Bab 68: Apakah ini masih manusia?

Dewa Perang Cahaya Murni Tuan Muda Yan Ling, gelar kehormatan 3352kata 2026-02-07 21:15:47

Di atas panggung, Pendeta Mimpi Hukum menoleh ke arah Li Hao sambil tersenyum, “Saya harus bilang, Penatua Li, Aula Pria kalian memang hebat. Tahun ini, ternyata ada seorang murid yang begitu berbakat. Baru mencapai tingkat sembilan penguatan tubuh, tapi sudah mampu menghindari serangan beberapa murid tahap pertengahan Pembangunan Dasar. Itu sungguh luar biasa.”

Li Hao dalam hati mengumpat, namun di wajahnya hanya tersungging senyum getir. “Ini baru saja dimulai, siapa tahu nanti akan seperti apa.”

Pendeta Mimpi Hukum melihat ekspresi dan nada bicara Li Hao, merasa sepertinya Li Hao sama sekali tak menaruh harapan pada Lin Tian. Bahkan, seolah ada nada kesal dalam suaranya.

Namun Pendeta Mimpi Hukum tidak memperpanjang urusan, sebab ini masalah Aula Pria, tidak ada hubungannya dengan Aula Wanita. Ia pun kembali memandang ke layar besar, menyaksikan kemampuan menghindar Lin Tian yang luar biasa. Suara decak kagum pun menggema dari bawah panggung, seolah menjadi irama pengiring yang megah.

Liu Hu, melihat Lin Tian berkali-kali menghindar tanpa tekanan, mengumpat dalam hati, “Dasar pecundang, sudah begini pun tak bisa menangkapnya. Apa kalian sengaja membantu dia untuk tampil?”

Hanya Luo Yue dan Qing Yi yang tahu, kemampuan Lin Tian memang nyata. Mereka berdua pernah menyaksikan langsung kemampuan Lin Tian, bahkan mereka mengakui jika harus berhadapan sendiri dengannya, mereka tak akan mampu menandingi.

Para kandidat lainnya tidak banyak berurusan dengan Lin Tian, sehingga masing-masing hanya menatap layar besar dengan rasa penasaran, ingin tahu apa yang akan terjadi selanjutnya.

Sementara itu, Lin Tian dengan mudah terus menghindari serangan lima elemen dari beberapa orang itu, sambil mengejek, “Aku bilang, kalian semua sudah mengerahkan kekuatan elemen dasar kalian, masih ada cara lain?”

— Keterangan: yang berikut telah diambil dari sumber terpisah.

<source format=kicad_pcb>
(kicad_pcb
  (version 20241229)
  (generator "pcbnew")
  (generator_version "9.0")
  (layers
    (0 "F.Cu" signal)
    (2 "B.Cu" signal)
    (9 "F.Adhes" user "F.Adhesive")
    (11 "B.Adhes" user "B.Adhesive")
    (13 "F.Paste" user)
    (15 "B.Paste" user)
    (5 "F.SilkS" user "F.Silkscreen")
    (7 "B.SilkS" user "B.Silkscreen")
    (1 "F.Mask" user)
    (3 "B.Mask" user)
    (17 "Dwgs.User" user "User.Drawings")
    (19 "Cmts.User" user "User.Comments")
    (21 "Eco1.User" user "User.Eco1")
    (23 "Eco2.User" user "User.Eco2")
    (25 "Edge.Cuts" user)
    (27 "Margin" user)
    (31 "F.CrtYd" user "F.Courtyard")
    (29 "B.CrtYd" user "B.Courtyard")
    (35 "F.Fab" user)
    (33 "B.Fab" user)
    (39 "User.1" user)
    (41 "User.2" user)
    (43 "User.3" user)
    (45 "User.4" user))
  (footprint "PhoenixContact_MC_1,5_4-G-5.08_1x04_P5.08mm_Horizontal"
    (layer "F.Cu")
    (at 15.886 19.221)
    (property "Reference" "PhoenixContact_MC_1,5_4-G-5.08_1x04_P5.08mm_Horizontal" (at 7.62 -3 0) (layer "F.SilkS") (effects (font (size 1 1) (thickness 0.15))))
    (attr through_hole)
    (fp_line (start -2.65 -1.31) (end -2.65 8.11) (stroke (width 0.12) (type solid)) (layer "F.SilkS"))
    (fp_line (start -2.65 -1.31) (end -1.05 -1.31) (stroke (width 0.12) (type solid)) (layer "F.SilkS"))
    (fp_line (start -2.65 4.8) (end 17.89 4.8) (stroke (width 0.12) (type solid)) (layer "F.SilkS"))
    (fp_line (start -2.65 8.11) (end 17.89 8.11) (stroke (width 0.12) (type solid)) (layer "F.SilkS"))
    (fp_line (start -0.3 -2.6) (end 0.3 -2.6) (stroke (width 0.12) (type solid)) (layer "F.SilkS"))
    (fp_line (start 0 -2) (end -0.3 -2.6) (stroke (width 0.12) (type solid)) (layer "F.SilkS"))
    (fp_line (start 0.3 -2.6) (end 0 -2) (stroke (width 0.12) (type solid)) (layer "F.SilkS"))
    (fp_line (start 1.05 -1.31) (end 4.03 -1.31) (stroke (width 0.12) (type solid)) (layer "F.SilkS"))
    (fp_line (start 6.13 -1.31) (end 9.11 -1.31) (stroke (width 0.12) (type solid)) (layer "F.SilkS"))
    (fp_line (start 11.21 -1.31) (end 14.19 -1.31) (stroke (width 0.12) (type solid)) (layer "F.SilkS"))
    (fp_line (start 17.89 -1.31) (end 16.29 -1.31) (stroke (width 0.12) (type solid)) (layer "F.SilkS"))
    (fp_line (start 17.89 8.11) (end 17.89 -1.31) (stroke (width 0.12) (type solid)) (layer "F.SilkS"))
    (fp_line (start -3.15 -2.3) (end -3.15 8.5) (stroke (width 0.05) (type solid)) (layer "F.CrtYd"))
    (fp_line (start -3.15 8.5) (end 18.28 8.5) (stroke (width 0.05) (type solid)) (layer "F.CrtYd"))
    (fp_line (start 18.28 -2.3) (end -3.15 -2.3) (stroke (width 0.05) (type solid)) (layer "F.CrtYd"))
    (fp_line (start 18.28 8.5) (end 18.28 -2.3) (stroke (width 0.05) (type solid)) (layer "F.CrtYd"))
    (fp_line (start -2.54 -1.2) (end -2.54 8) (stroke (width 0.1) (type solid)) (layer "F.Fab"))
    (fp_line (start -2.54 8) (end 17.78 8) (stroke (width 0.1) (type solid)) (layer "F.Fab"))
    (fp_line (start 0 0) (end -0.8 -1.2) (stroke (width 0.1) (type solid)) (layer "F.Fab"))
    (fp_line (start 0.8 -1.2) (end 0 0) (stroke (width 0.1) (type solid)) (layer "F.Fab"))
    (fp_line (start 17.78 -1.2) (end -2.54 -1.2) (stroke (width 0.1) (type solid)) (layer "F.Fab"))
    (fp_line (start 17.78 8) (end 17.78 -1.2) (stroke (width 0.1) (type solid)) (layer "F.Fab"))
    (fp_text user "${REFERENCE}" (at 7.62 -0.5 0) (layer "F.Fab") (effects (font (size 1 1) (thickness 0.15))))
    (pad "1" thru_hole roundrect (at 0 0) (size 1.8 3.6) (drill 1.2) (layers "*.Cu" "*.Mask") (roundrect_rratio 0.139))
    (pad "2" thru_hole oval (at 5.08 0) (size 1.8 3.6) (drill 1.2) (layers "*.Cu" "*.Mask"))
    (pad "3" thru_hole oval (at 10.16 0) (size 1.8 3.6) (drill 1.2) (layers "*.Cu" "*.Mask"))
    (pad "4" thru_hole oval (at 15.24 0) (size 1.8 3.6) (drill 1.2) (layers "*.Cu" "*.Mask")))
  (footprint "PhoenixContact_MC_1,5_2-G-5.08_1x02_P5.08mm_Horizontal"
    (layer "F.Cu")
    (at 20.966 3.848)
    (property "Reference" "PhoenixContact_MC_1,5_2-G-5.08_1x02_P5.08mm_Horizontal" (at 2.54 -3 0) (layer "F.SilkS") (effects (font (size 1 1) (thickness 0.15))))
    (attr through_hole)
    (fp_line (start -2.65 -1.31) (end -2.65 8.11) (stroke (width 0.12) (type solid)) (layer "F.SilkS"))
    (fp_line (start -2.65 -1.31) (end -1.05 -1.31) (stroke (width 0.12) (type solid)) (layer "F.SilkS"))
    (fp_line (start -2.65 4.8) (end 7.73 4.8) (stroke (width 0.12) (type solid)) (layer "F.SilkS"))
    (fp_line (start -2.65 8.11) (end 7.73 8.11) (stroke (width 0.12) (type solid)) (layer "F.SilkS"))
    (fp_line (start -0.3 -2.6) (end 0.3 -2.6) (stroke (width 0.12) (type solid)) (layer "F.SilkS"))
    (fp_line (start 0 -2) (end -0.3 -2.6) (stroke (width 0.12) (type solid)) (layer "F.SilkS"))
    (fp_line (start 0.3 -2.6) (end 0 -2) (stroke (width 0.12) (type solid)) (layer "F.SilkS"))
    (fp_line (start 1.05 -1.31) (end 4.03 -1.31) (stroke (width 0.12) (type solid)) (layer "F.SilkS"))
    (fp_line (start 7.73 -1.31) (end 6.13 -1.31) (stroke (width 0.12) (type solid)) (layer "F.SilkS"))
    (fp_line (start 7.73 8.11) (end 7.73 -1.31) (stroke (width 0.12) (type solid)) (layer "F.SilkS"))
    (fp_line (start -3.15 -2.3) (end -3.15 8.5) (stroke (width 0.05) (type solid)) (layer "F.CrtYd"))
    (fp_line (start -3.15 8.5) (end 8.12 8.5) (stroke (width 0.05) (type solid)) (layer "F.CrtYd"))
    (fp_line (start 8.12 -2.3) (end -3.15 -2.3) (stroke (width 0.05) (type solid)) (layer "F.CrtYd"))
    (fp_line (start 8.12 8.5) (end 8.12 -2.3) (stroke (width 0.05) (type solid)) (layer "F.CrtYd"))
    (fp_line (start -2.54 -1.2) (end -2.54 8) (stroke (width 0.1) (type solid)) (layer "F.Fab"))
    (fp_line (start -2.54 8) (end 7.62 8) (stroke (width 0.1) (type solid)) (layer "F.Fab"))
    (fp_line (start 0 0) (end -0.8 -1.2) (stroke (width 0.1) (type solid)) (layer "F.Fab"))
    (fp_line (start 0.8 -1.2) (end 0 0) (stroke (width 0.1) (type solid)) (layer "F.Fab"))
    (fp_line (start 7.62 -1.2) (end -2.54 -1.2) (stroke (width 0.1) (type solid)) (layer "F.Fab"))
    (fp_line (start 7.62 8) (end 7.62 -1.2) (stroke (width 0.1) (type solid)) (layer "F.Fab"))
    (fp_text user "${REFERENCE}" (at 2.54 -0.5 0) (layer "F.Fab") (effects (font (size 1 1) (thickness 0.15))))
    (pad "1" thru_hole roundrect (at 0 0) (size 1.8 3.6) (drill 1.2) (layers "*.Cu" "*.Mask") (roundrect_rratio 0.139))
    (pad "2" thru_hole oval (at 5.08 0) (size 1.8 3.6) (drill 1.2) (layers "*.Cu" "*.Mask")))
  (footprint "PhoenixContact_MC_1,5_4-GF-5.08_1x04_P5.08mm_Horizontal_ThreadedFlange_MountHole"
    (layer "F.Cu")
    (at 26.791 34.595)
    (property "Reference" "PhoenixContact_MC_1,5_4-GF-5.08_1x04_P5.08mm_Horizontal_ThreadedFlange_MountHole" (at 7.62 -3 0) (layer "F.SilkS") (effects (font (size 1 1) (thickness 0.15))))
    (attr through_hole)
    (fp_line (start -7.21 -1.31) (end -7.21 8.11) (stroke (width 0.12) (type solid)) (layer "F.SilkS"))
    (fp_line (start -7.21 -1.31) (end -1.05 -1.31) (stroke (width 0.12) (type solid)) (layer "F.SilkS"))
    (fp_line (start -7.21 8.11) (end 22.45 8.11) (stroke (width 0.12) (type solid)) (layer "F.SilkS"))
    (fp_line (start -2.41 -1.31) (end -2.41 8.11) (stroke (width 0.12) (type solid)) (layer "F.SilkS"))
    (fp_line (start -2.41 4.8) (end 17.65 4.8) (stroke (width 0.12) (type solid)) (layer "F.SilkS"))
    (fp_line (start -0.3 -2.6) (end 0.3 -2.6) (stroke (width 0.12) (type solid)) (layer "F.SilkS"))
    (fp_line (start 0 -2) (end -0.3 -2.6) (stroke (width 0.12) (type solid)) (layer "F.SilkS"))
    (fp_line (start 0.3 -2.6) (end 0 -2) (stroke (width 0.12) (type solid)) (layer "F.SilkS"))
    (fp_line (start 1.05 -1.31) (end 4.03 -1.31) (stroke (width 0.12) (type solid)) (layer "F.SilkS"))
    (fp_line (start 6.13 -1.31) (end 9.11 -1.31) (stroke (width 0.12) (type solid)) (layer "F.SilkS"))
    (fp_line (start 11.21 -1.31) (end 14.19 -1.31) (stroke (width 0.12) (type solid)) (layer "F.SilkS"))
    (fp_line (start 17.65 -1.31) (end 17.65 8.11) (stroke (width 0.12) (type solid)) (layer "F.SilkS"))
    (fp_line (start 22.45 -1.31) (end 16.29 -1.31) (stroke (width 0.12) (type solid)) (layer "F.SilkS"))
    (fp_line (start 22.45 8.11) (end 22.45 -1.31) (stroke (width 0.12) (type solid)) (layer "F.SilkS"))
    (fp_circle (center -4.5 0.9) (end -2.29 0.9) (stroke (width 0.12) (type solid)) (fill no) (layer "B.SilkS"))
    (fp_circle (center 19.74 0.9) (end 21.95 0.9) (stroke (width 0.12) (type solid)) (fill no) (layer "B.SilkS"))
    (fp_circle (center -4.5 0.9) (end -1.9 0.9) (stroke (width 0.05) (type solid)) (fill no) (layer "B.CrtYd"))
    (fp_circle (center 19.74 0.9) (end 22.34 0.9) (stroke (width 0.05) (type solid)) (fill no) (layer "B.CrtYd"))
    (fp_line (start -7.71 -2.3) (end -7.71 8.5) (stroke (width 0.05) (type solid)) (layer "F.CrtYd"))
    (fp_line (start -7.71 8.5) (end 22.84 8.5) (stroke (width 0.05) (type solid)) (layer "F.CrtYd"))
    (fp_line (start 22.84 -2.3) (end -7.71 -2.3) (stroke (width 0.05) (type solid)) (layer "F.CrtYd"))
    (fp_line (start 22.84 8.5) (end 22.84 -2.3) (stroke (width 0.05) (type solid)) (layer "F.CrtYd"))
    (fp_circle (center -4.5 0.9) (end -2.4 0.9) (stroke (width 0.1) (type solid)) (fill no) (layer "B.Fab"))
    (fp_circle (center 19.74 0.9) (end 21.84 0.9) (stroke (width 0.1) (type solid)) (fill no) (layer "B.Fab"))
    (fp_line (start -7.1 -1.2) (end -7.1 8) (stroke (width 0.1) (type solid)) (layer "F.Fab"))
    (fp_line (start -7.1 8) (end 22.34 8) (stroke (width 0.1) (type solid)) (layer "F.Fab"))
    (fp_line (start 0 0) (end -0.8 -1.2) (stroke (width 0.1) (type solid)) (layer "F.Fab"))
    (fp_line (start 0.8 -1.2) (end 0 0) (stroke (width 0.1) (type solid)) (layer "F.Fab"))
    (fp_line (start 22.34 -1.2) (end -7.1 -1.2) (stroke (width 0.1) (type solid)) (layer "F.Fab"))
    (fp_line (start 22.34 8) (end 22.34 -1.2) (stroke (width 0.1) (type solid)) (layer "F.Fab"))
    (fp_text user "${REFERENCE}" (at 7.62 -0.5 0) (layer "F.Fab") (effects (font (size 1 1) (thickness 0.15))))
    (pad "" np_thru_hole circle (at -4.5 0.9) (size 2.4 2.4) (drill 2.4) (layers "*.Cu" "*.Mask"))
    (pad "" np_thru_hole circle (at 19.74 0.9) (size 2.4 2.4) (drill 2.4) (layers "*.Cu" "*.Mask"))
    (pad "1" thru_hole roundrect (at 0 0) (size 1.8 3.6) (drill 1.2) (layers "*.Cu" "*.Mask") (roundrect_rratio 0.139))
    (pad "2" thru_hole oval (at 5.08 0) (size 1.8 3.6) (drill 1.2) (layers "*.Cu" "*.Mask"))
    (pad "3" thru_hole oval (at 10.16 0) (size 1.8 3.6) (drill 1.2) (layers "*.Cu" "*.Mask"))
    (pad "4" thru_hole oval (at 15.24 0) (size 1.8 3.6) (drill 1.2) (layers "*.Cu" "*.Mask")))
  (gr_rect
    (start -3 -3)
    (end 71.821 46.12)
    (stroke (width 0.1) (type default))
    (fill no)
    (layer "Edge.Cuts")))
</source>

Beberapa orang itu saling berpandangan, sampai pemimpin mereka berteriak, “Serang! Jatuhkan dia!” Maka mereka pun bergegas memanjat, menghalangi Lin Tian dari berbagai arah. Salah satu dari mereka paling dulu mendekat dan langsung melayangkan tinju, berusaha menjatuhkan Lin Tian dengan kekuatannya.

Namun Lin Tian hanya tersenyum, memutar tubuhnya hingga pukulan itu meleset. Bahkan, ia memanfaatkan kesempatan itu untuk menangkap pukulan yang meleset dan berkata sambil tersenyum, “Silakan turun!”

Dengan satu tangan, Lin Tian mengerahkan tenaganya dan langsung menarik seorang murid tahap pertengahan Pembangunan Dasar dari dinding tebing. Semua orang yang melihat dari layar besar menyaksikan murid itu, layaknya karung pasir, dilempar keluar dan membentur penghalang formasi, lalu lenyap di udara.

“Ya ampun, dia itu manusia atau monster? Dia melempar seorang murid tahap pertengahan Pembangunan Dasar!”

“Tak kusangka, kali ini kita bisa melihat orang semenarik ini.”

“Mengerikan sekali, baru tingkat sembilan penguatan tubuh, sudah mampu melempar murid tahap pertengahan Pembangunan Dasar.”

“Ayo, kita lihat apa yang terjadi selanjutnya.”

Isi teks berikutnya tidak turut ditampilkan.